Large non-banking financial companies (NBFCs) are in favour of living with the new regulatory regime for a few quarters before deciding on any moves in the direction of consolidation. Some of these companies are owned by conglomerates with interests in non-financial businesses, and converting into a bank is not an option for them under the current licensing regime.
Reserve Bank of India (RBI) governor Shaktikanta Das recently said it is up to NBFCs to make their own choices with respect to their future. “Given the scale-based regulations for NBFCs which are now introduced and given our current status with regard to the bank licensing policy, it is for large NBFCs to take their own commercial decisions about future, whether they want to continue as it is,” Das said.
Analysts are of the view that the increasing convergence between bank and NBFC regulations and the recent merger between Housing Development Finance Corporation (HDFC) and HDFC Bank may force a round of consolidation in the sector. However, non-bank lenders that FE spoke to said they would take some time for the new regulatory framework to become fully effective.
Ramesh Iyer, vice-chairman & managing director, Mahindra Finance, said it is early days to talk about converting into a bank just because there has been some regulatory tightening. Rather, it would be better to watch what steps the RBI takes to strengthen and support NBFCs after October 2022, when the scale-based regulation framework becomes effective. “After taking various steps to strengthen asset quality, I believe further steps would be taken to strengthen liquidity support. The industry has been requesting for setting up a refinancing institution for NBFCs.”
Other large players say there is a difference in the target audiences of banks and NBFCs and what worked for the HDFC group may not be the best option for others. Umesh Revankar, vice chairman & MD, Shriram Transport Finance Company, said: “We believe that there is enough scope and opportunity for NBFCs as they work in a different market where banks are not present or partially participate. That’s not going to change.”

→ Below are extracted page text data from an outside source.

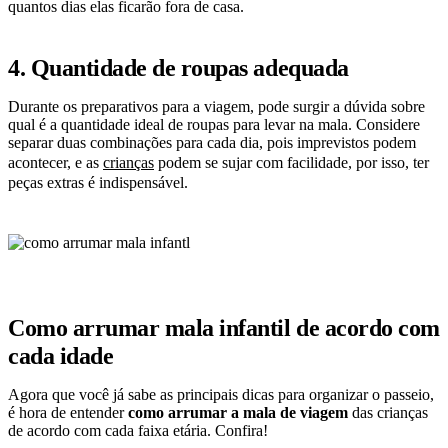
quantos dias elas ficarão fora de casa.
4. Quantidade de roupas adequada
Durante os preparativos para a viagem, pode surgir a dúvida sobre
qual é a quantidade ideal de roupas para levar na mala. Considere
separar duas combinações para cada dia, pois imprevistos podem
acontecer, e as
crianças
podem se sujar com facilidade, por isso, ter
peças extras é indispensável.
Como arrumar mala infantil de acordo com
cada idade
Agora que você já sabe as principais dicas para organizar o passeio,
é hora de entender
como arrumar a mala de viagem
das crianças
de acordo com cada faixa etária. Confira!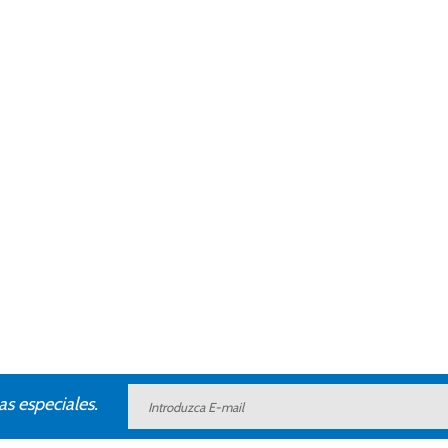
as especiales.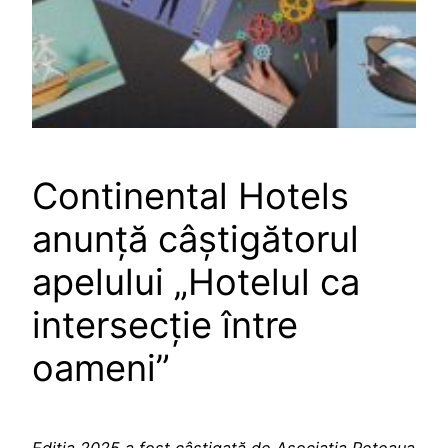
Continental Hotels
anunță câștigătorul
apelului „Hotelul ca
intersecție între
oameni”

If regulations for large NBFCs force a change, companies will adapt to follow them, Revankar said, adding that his company will not be looking for inorganic growth at this stage. “We are already carrying out an in-house merger between Shriram City Union and Shriram Transport,” he said.
In a recent report, Fitch Ratings said the merger of the HDFC twins could influence the evolution of the NBFC sector, particularly for large entities that have nurtured banking ambitions amid tightening sector regulations. “Large NBFIs could be acquisition targets (for banks), given their higher-margin products, large pools of priority-sector customers and loans, and potential cross-selling opportunities. However, the regulatory attitude towards such acquisitions will be an important factor in their success,” the rating agency said.

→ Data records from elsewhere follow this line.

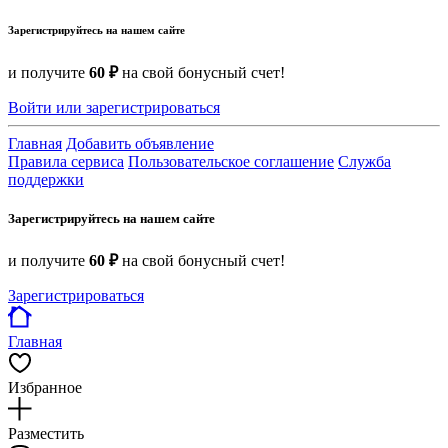
Зарегистрируйтесь на нашем сайте
и получите
60 ₽
на свой бонусный счет!
Войти или зарегистрироваться
Главная
Добавить объявление
Правила сервиса
Пользовательское соглашение
Служба
поддержки
Зарегистрируйтесь на нашем сайте
и получите
60 ₽
на свой бонусный счет!
Зарегистрироваться
Главная
Избранное
Разместить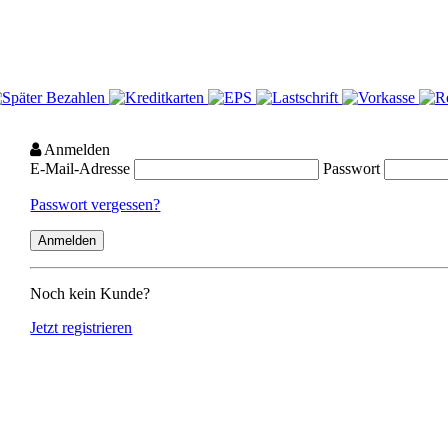
Anmelden
E-Mail-Adresse
Passwort
Passwort vergessen?
Noch kein Kunde?
Jetzt registrieren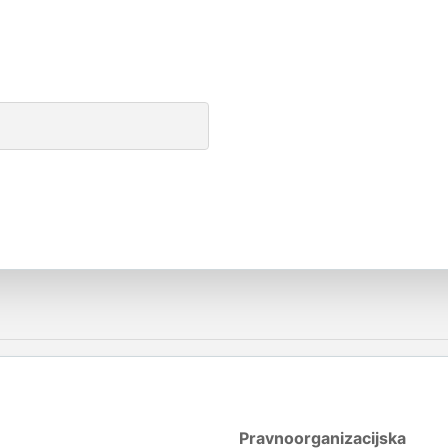
Pravnoorganizacijska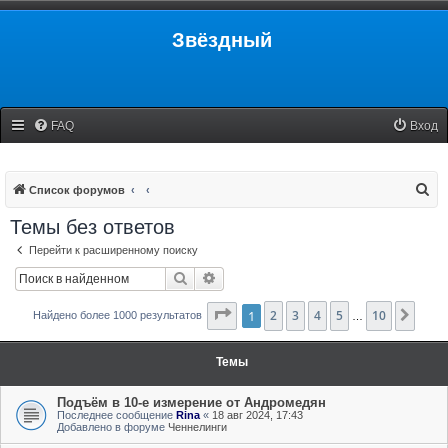
Звёздный
FAQ
Вход
П
Список форумов
о
Темы без ответов
и
Перейти к расширенному поиску
с
Поиск
Расширенный поиск
к
Страница
1
2
3
1
из
4
10
5
10
След
Найдено более 1000 результатов
…
Темы
Подъём в 10-е измерение от Андромедян
Последнее сообщение
Rina
«
18 авг 2024, 17:43
Добавлено в форуме
Ченнелинги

However, it is unclear whether large conglomerates owning NBFCs will be unwilling to let go of their companies. In response to a question from an investor on whether Bajaj Finance plans to convert to a bank, the company’s management said after its Q3FY22 results there was no such plan at present. “RBI came out with their guidelines, it’s up for the shareholders to decide and we as management will follow what shareholders decide,” Bajaj Finance MD Rajeev Jain said.
In the meantime, as they adjust to the new regulations, the industry continues to speak to the regulator for some easing in the norms. One of them is with regard to the asset quality recognition. “Borrowers with loans of under Rs 2 crore who are small truck operators or tractor operators, for them the due date of a month is just indicative, and they pay anytime during the month,” Iyer said. The industry has requested that if the borrower repays during the same month, they should be allowed not to be treated as a non-performing asset.